Comparison of ALE between the algorithms with the observed signal SNR of noiseless, 20 dB, and 10 dB, k = 20, and the dictionary dimension of 20 × 35

Table 2 shows the computation time of SC-OMP, SC-ISTA, and SC-IpTA at the RP index of 15 and the maximum number M of 200. The time cost of SC-ISTA is lower than those of SC-IpTA and SC-OMP before dimension reduction. In addition, the computing efficiencies of all algorithms are improved by two or three orders of magnitude with dimension reduction.
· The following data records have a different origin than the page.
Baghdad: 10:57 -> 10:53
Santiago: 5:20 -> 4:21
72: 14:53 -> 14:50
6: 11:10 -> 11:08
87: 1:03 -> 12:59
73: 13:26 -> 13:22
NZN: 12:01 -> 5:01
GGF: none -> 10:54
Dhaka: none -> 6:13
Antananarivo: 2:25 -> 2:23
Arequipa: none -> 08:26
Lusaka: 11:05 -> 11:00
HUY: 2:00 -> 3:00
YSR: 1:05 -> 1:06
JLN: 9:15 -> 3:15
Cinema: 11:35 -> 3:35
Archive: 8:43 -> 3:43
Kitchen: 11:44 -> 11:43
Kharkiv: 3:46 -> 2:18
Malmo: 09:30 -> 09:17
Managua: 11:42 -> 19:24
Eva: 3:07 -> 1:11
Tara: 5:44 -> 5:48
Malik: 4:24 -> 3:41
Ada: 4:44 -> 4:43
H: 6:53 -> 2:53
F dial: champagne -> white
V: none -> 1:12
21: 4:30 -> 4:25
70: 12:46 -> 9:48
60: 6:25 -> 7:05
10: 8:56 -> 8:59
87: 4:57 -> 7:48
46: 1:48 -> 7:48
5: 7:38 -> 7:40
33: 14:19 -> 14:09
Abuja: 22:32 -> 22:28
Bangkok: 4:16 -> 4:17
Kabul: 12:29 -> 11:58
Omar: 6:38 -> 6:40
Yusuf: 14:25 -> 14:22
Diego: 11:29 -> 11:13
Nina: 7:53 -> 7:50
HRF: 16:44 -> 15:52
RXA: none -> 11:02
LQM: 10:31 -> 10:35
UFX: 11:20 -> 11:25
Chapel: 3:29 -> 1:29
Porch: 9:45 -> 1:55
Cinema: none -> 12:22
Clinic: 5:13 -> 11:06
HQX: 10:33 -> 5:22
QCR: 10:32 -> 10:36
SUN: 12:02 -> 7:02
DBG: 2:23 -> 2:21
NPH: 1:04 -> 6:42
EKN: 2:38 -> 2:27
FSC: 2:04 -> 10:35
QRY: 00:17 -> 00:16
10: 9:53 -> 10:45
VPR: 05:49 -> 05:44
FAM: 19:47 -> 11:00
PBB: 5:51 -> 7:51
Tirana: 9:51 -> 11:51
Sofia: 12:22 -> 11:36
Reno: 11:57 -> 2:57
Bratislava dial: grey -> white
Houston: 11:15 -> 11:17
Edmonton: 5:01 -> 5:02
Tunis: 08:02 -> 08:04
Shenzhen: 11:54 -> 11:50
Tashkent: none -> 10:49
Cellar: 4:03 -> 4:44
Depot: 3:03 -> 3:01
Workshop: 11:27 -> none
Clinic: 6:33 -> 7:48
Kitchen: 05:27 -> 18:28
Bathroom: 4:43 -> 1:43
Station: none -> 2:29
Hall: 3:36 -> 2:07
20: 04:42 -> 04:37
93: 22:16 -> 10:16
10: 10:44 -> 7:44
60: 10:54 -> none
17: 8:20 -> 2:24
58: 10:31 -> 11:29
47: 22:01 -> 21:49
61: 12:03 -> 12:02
Moreover, the efficiency of SSC-IpTA is superior to SSC-ISTA and SSC-OMP, thus satisfying the real-time requirements of IoT.

Table 2 Time costs of different algorithms

4.3.2 Comparison with state-of-the-art DFL methods

The proposed method was compared with another two novel state-of-the-art DFL algorithms, ISCA [18] and BSCPO [20],based on the same dataset.

According to the Fig. 6 in [26], the performance of SC-IpTA can be improved by measureing the sparsity with the distinctive capability of the proposed generalized thresholding algorithm with adaptive parameter p. Meanwhile, most of the useful information can be extracted with PCA. The comparison results are presented in Table 3. The proposed algorithm achieve the highest localization accuracy at the dictionary data SNR of 15dB, the test signal SNR of 20 dB, and k = 15, i.e., the proposed method outperforms the other algorithms in terms of robustness and accuracy.

Table 3 Performance comparison with other algorithms

4.3.3 Performance analysis of multi-targets localization

It is assumed that N(N > 1) targets, e.g., N = 2, are in the area of interest, one at RP-24 and the other at RP-28, as depicted in Fig. 9. As shown in Fig. 10, the accuracy levels of SSC-IpTA are compared under different k values and the dictionary SNRs of 17 dB, 18 dB, 19 dB, and 20 dB, respectively. the results show that when k is below 5, the accuracy is nearly zero. In contrast, when k is above 15, the accuracy reaches 60%. When k = 25, the performance is similar to that when k = 784, and the accuracy is almost up to 100%.

Fig. 9
figure 9

Illustration of the DFL system with multiple persons (N = 2)

Fig. 10
figure 10

Accuracy of SSC-IpTA with different k values for multiple targets (N = 2)

5 Conclusion

In order to improve the computation efficiency and reduce the time delay of DFL system while maintaining high accuracy, a generalized thresholding algorithm based on dimension reduction with PCA for DFL was proposed in this paper. The method formulates the sparse model based on the DFL problem into a subspace problem. Numerical results showed that the proposed algorithm could improve the computation efficiency of DFL systems and take significantly less time than other algorithms, implying its applicability to IoT scenarios with high real-time requirements.